Write out, line for line, the data starting at the line that contains "Température" and ending at the last line of the data, with both of those lines included.

◆ Information supplied
--- START ---
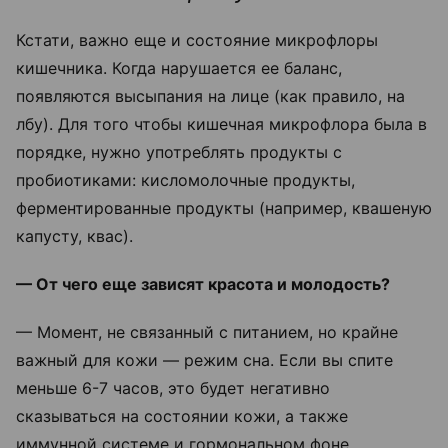
Кстати, важно еще и состояние микрофлоры
кишечника. Когда нарушается ее баланс,
появляются высыпания на лице (как правило, на
лбу). Для того чтобы кишечная микрофлора была в
порядке, нужно употреблять продукты с
пробиотиками: кисломолочные продукты,
ферментированные продукты (например, квашеную
капусту, квас).
— От чего еще зависят красота и молодость?
— Момент, не связанный с питанием, но крайне
важный для кожи — режим сна. Если вы спите
меньше 6-7 часов, это будет негативно
сказываться на состоянии кожи, а также
иммунной системе и гормональном фоне.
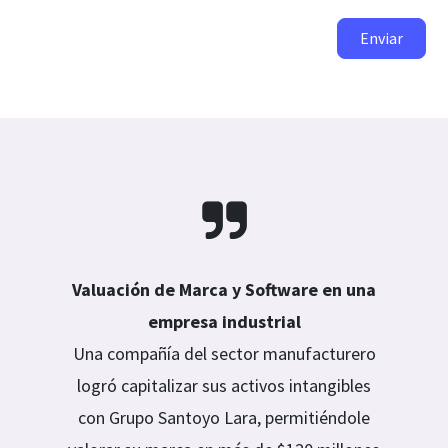
Enviar
Valuación de Marca y Software en una
empresa industrial
Una compañía del sector manufacturero
logró capitalizar sus activos intangibles
con Grupo Santoyo Lara, permitiéndole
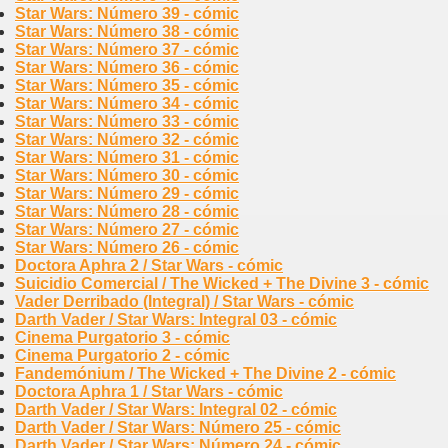
Star Wars: Número 39 - cómic
Star Wars: Número 38 - cómic
Star Wars: Número 37 - cómic
Star Wars: Número 36 - cómic
Star Wars: Número 35 - cómic
Star Wars: Número 34 - cómic
Star Wars: Número 33 - cómic
Star Wars: Número 32 - cómic
Star Wars: Número 31 - cómic
Star Wars: Número 30 - cómic
Star Wars: Número 29 - cómic
Star Wars: Número 28 - cómic
Star Wars: Número 27 - cómic
Star Wars: Número 26 - cómic
Doctora Aphra 2 / Star Wars - cómic
Suicidio Comercial / The Wicked + The Divine 3 - cómic
Vader Derribado (Integral) / Star Wars - cómic
Darth Vader / Star Wars: Integral 03 - cómic
Cinema Purgatorio 3 - cómic
Cinema Purgatorio 2 - cómic
Fandemónium / The Wicked + The Divine 2 - cómic
Doctora Aphra 1 / Star Wars - cómic
Darth Vader / Star Wars: Integral 02 - cómic
Darth Vader / Star Wars: Número 25 - cómic
Darth Vader / Star Wars: Número 24 - cómic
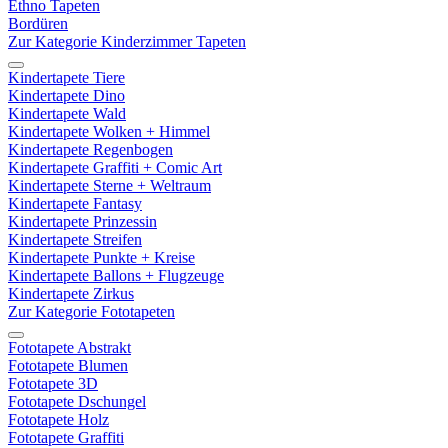
Ethno Tapeten
Bordüren
Zur Kategorie Kinderzimmer Tapeten
Kindertapete Tiere
Kindertapete Dino
Kindertapete Wald
Kindertapete Wolken + Himmel
Kindertapete Regenbogen
Kindertapete Graffiti + Comic Art
Kindertapete Sterne + Weltraum
Kindertapete Fantasy
Kindertapete Prinzessin
Kindertapete Streifen
Kindertapete Punkte + Kreise
Kindertapete Ballons + Flugzeuge
Kindertapete Zirkus
Zur Kategorie Fototapeten
Fototapete Abstrakt
Fototapete Blumen
Fototapete 3D
Fototapete Dschungel
Fototapete Holz
Fototapete Graffiti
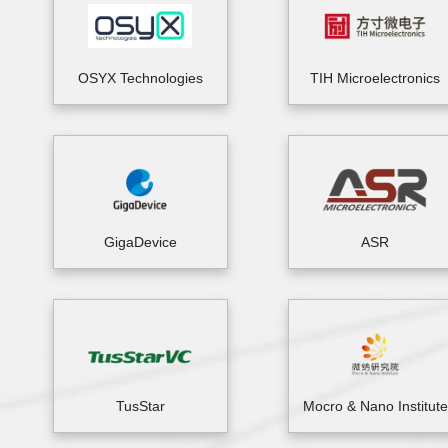
OSYX Technologies
TIH Microelectronics
GigaDevice
ASR
TusStar
Mocro & Nano Institute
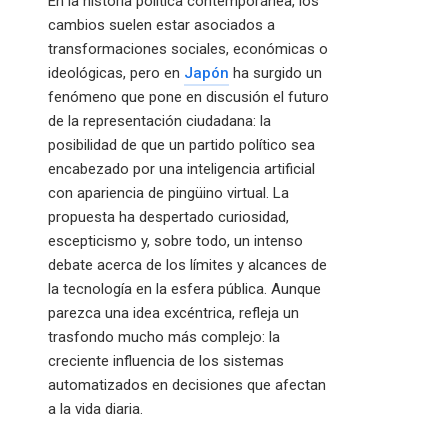
En la historia política contemporánea, los
cambios suelen estar asociados a
transformaciones sociales, económicas o
ideológicas, pero en
Japón
ha surgido un
fenómeno que pone en discusión el futuro
de la representación ciudadana: la
posibilidad de que un partido político sea
encabezado por una inteligencia artificial
con apariencia de pingüino virtual. La
propuesta ha despertado curiosidad,
escepticismo y, sobre todo, un intenso
debate acerca de los límites y alcances de
la tecnología en la esfera pública. Aunque
parezca una idea excéntrica, refleja un
trasfondo mucho más complejo: la
creciente influencia de los sistemas
automatizados en decisiones que afectan
a la vida diaria.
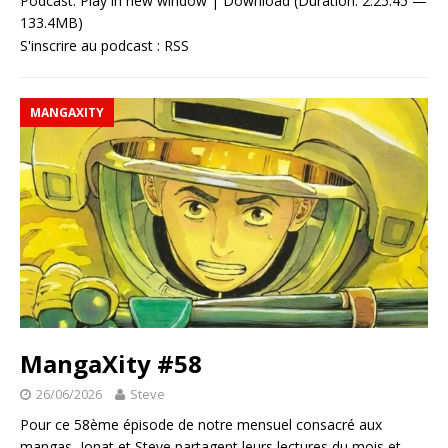
Podcast:
Play in new window
|
Download
(Duration: 2:25:45 —
133.4MB)
S'inscrire au podcast :
RSS
MANGAXITY
MangaXity #58
26/06/2026
Steve
Pour ce 58ème épisode de notre mensuel consacré aux
mangas, Jonat et Steve partagent leurs lectures du mois et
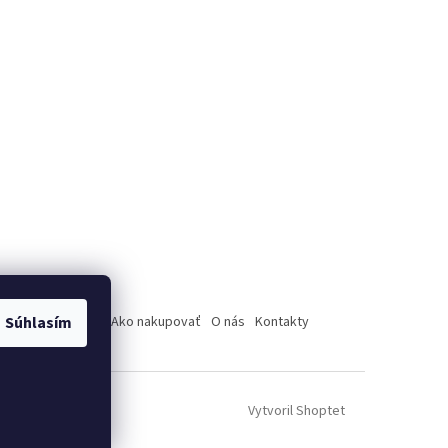
úpenie od zmluvy
Ako nakupovať
O nás
Kontakty
Súhlasím
Vytvoril Shoptet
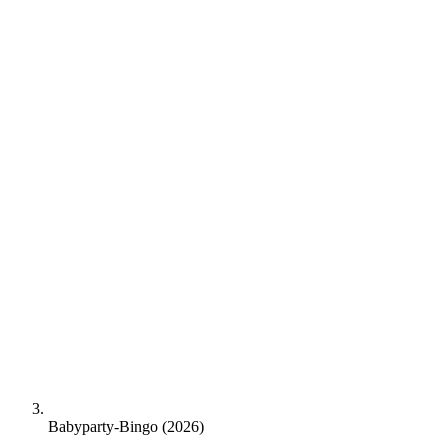
Babyparty-Bingo (2026)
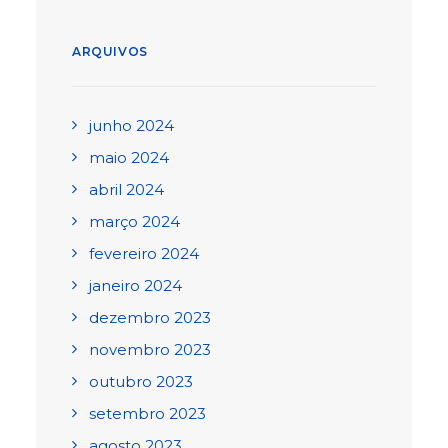
ARQUIVOS
junho 2024
maio 2024
abril 2024
março 2024
fevereiro 2024
janeiro 2024
dezembro 2023
novembro 2023
outubro 2023
setembro 2023
agosto 2023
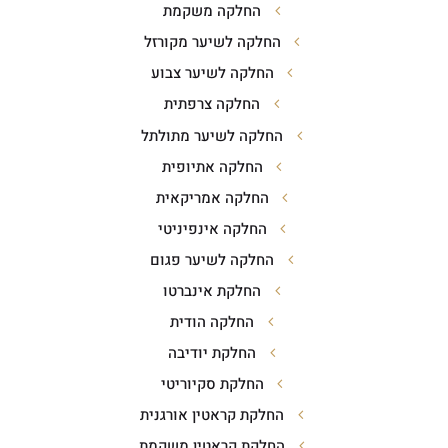
החלקה משקמת
החלקה לשיער מקורזל
החלקה לשיער צבוע
החלקה צרפתית
החלקה לשיער מתולתל
החלקה אתיופית
החלקה אמריקאית
החלקה אינפיניטי
החלקה לשיער פגום
החלקת אינברטו
החלקה הודית
החלקת יודיבה
החלקת סקיוריטי
החלקת קראטין אורגנית
החלקת קראטין משקמת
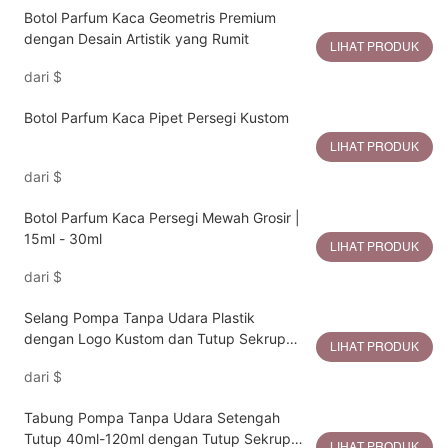
Botol Parfum Kaca Geometris Premium
dengan Desain Artistik yang Rumit
LIHAT PRODUK
dari
$
Botol Parfum Kaca Pipet Persegi Kustom
LIHAT PRODUK
dari
$
Botol Parfum Kaca Persegi Mewah Grosir |
15ml - 30ml
LIHAT PRODUK
dari
$
Selang Pompa Tanpa Udara Plastik
dengan Logo Kustom dan Tutup Sekrup
LIHAT PRODUK
Transparan, Finishing Merah Muda
dari
$
Mengkilap
Tabung Pompa Tanpa Udara Setengah
Tutup 40ml-120ml dengan Tutup Sekrup
LIHAT PRODUK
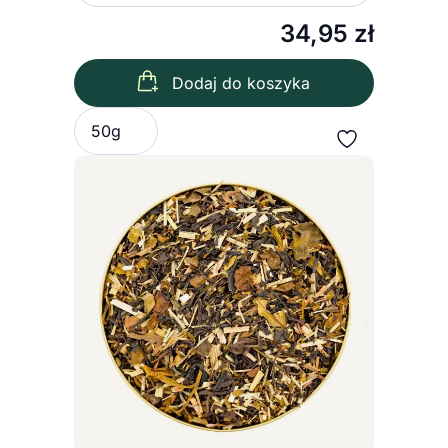
34,95
zł
Dodaj do koszyka
Wybierz wariant
50g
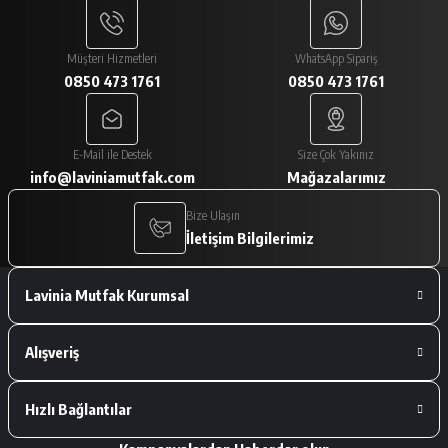
Paketlemesi ve ürünlerin istediğim gibi
gelmesi çok iyiydi
Müşteri Hizmetleri
WhatsApp Sipariş
0850 473 1761
0850 473 1761
A... V... | 29/01/2026
Paketleme çok iyiydi. Ürünler tam
E-Mail ile Destek
Size Çok Yakınız
istediğimiz gibiydi.
info@laviniamutfak.com
Mağazalarımız
A... V... | 29/01/2026
Bize Ulaşın
İletişim Bilgilerimiz
Deneyimini Paylaş
Lavinia Mutfak Kurumsal
Alışveriş
Hızlı Bağlantılar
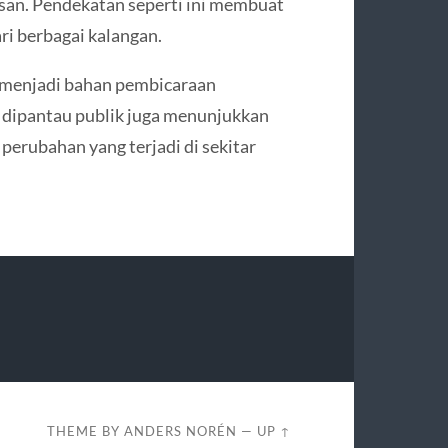
san. Pendekatan seperti ini membuat
ri berbagai kalangan.
a menjadi bahan pembicaraan
 dipantau publik juga menunjukkan
erubahan yang terjadi di sekitar
THEME BY
ANDERS NORÉN
—
UP ↑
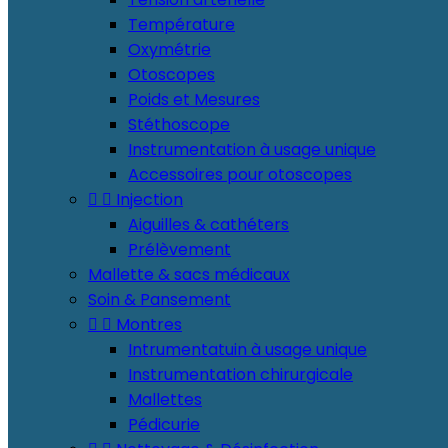
Température
Oxymétrie
Otoscopes
Poids et Mesures
Stéthoscope
Instrumentation à usage unique
Accessoires pour otoscopes


Injection
Aiguilles & cathéters
Prélèvement
Mallette & sacs médicaux
Soin & Pansement


Montres
Intrumentatuin à usage unique
Instrumentation chirurgicale
Mallettes
Pédicurie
--- END ---
◆ Result of this exercise
Température
Oxymétrie
Otoscopes
Poids et Mesures
Stéthoscope
Instrumentation à usage unique
Accessoires pour otoscopes


Injection
Aiguilles & cathéters
Prélèvement
Mallette & sacs médicaux
Soin & Pansement


Montres
Intrumentatuin à usage unique
Instrumentation chirurgicale
Mallettes
Pédicurie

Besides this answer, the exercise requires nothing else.